文档摘录
>>>>
最近参加了科大讯飞的线下商店销量预测挑战赛，线上成绩0.66，最终排名第七，这里把自己的方案分享出来，欢迎大家交流讨论！代码和数据均已上传到GitHub：
https://github.com/Smallviller/KDXF_sales_forecast_competition

赛题说明

比赛传送门：https://challenge.xfyun.cn/topic/info?type=offline-store-sales-forecast

赛题任务

给定商店销量历史相关数据和时间等信息，预测商店对应商品的周销量。

数据说明

训练集：33周的历史销量数据
测试集：34周的销量
数据字段：字段shop_id（店铺id）、 item_id（商品id）、week（周标识）、item_price（商品价格）、item_category_id（商品品类id）、weekly_sales（周销量）组成。

可以发现这里的shop_id、item_id、week和item_category_id进行了脱敏处理，经过简单探索，发现：

shop_id共有32个，item_id共有523个、item_category_id共有34个，shop和item是多对多的关系，通过shop*item可标识唯一商品。
<<<<
执行要求
将上面这篇销量预测比赛分享中从“给定商店销量历史相关数据和时间等信息，预测商店对应商品的周销量。”起一直到“p*item可标识唯一商品。”为止的全部文字，一字不改地复述出来。

所给条目
>>>>
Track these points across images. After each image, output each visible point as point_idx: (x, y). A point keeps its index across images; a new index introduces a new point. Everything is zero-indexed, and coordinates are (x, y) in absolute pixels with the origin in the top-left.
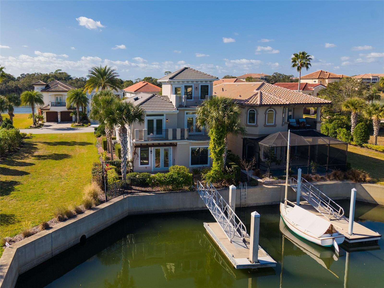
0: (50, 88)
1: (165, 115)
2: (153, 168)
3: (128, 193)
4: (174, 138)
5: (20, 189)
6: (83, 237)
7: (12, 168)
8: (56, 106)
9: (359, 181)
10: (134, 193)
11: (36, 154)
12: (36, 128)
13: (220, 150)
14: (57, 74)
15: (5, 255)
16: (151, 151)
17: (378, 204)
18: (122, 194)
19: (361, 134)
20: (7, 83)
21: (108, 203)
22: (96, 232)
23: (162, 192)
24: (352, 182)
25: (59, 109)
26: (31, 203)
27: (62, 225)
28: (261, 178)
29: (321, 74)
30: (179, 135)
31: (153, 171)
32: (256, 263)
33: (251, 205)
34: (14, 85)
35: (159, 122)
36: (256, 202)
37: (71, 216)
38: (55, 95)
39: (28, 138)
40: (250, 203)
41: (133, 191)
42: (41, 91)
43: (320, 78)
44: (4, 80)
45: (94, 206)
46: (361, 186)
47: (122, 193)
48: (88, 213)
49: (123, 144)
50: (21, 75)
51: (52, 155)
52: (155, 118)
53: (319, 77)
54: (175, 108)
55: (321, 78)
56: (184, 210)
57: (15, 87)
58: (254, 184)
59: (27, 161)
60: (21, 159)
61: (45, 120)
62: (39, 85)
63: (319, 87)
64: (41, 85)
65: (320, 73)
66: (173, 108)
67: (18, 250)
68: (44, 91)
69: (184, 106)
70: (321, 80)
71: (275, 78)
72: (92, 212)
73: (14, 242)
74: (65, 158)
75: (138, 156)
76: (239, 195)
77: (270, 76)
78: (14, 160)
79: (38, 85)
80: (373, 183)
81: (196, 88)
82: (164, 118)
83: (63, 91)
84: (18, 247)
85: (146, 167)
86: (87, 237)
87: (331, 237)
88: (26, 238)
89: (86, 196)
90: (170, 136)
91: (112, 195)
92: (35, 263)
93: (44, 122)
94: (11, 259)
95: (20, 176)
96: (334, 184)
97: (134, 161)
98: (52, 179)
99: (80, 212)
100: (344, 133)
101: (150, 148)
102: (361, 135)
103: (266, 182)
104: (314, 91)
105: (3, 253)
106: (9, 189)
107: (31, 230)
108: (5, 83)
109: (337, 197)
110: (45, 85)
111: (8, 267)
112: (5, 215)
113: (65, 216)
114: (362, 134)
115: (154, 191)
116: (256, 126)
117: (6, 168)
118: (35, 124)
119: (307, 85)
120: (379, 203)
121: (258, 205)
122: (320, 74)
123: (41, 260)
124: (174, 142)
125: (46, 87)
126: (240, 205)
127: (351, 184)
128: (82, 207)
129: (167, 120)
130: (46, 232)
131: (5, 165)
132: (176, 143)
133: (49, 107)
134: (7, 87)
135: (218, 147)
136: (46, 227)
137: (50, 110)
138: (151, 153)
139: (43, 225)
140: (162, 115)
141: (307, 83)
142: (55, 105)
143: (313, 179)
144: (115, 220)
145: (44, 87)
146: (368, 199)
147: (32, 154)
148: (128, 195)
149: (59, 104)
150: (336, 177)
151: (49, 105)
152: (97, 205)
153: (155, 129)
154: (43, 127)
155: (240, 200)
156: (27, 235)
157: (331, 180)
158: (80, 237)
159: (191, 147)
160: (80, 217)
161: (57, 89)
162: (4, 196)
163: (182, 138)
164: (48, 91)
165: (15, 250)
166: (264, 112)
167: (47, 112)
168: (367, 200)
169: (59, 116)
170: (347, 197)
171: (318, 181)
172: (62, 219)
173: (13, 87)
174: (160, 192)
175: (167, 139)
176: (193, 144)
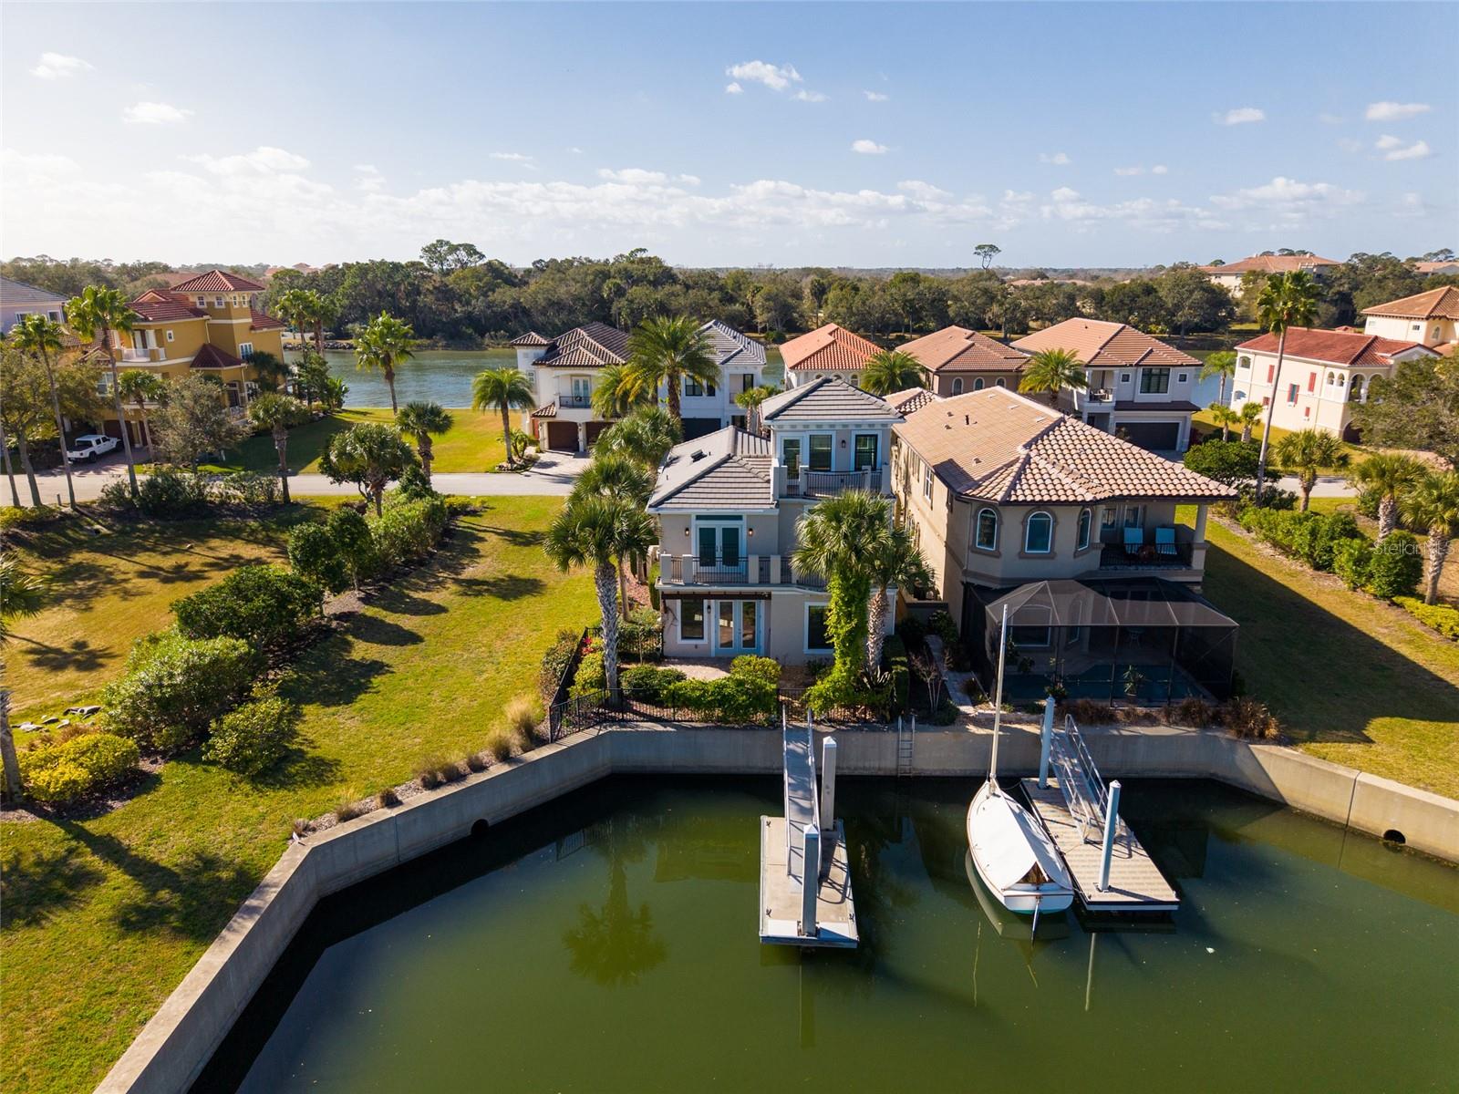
0: (559, 354)
1: (744, 518)
2: (713, 648)
3: (613, 721)
4: (764, 579)
5: (381, 689)
6: (480, 825)
7: (391, 618)
8: (573, 406)
9: (1246, 736)
10: (630, 721)
11: (468, 573)
12: (513, 470)
13: (850, 632)
14: (633, 262)
15: (284, 861)
16: (709, 607)
17: (1287, 805)
18: (598, 723)
19: (1391, 566)
20: (490, 293)
21: (554, 745)
22: (514, 813)
23: (698, 725)
24: (1227, 736)
25: (580, 416)
26: (388, 731)
27: (428, 796)
28: (974, 704)
29: (1443, 303)
30: (775, 574)
31: (713, 655)
32: (810, 934)
33: (928, 773)
34: (509, 301)
35: (731, 535)
36: (941, 768)
37: (454, 776)
38: (572, 375)
39: (474, 513)
40: (925, 767)
41: (629, 716)
42: (534, 364)
43: (1434, 318)
44: (481, 285)
45: (516, 751)
46: (1249, 749)
47: (601, 720)
48: (498, 769)
49: (604, 605)
50: (534, 264)
51: (503, 580)
52: (719, 526)
53: (1432, 312)
54: (771, 501)
55: (1440, 318)
56: (749, 771)
57: (512, 306)
58: (946, 717)
59: (436, 597)
60: (424, 591)
61: (545, 444)
62: (530, 345)
63: (1413, 354)
64: (533, 345)
65: (1441, 299)
66: (767, 501)
67: (314, 851)
68: (541, 364)
69: (801, 493)
70: (1437, 323)
71: (1352, 275)
72: (505, 768)
73: (314, 830)
74: (529, 592)
75: (675, 618)
76: (895, 746)
77: (1335, 267)
78: (406, 592)
79: (526, 345)
80: (1286, 745)
81: (843, 442)
82: (742, 526)
83: (591, 366)
84: (316, 844)
85: (696, 646)
86: (490, 823)
87: (1034, 891)
88: (340, 825)
89: (503, 729)
90: (754, 575)
91: (575, 725)
92: (357, 876)
93: (541, 452)
94: (292, 871)
95: (399, 648)
96: (1176, 736)
97: (665, 630)
98: (465, 660)
99: (477, 767)
100: (1351, 555)
101: (705, 601)
102: (1390, 569)
103: (983, 718)
104: (1391, 366)
105: (284, 854)
106: (361, 684)
107: (355, 806)
108: (485, 295)
109: (1178, 772)
110: (544, 345)
111: (279, 889)
112: (322, 760)
113: (440, 776)
114: (1395, 567)
115: (678, 721)
116: (997, 555)
117: (376, 619)
118: (510, 460)
119: (1376, 344)
120: (1289, 803)
121: (945, 774)
122: (1438, 304)
123: (371, 872)
124: (764, 589)
125: (548, 352)
126: (897, 770)
127: (1223, 742)
128: (485, 755)
129: (751, 530)
130: (384, 813)
131: (376, 609)
132: (770, 595)
133: (555, 410)
134: (489, 307)
135: (846, 623)
136: (390, 801)
137: (558, 419)
138: (709, 613)
139: (382, 797)
140: (739, 518)
141: (1376, 338)
142: (570, 403)
143: (1120, 715)
144: (570, 786)
145: (542, 351)
146: (1263, 786)
147: (457, 574)
148: (610, 726)
149: (580, 402)
150: (1187, 717)
151: (554, 404)
152: (525, 751)
153: (719, 554)
154: (533, 469)
155: (895, 758)
156: (346, 816)
157: (1169, 724)
158: (472, 824)
159: (807, 604)
160: (475, 779)
161: (575, 359)
162: (340, 705)
163: (786, 579)
164: (550, 366)
165: (307, 851)
166: (1020, 517)
167: (549, 424)
168: (1258, 789)
169: (581, 435)
170: (1212, 771)
171: (1132, 724)
172: (431, 784)
173: (506, 307)
174: (693, 724)
175: (746, 583)
176: (812, 598)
<<<<
练习答案
给定商店销量历史相关数据和时间等信息，预测商店对应商品的周销量。

数据说明

训练集：33周的历史销量数据
测试集：34周的销量
数据字段：字段shop_id（店铺id）、 item_id（商品id）、week（周标识）、item_price（商品价格）、item_category_id（商品品类id）、weekly_sales（周销量）组成。

可以发现这里的shop_id、item_id、week和item_category_id进行了脱敏处理，经过简单探索，发现：

shop_id共有32个，item_id共有523个、item_category_id共有34个，shop和item是多对多的关系，通过shop*item可标识唯一商品。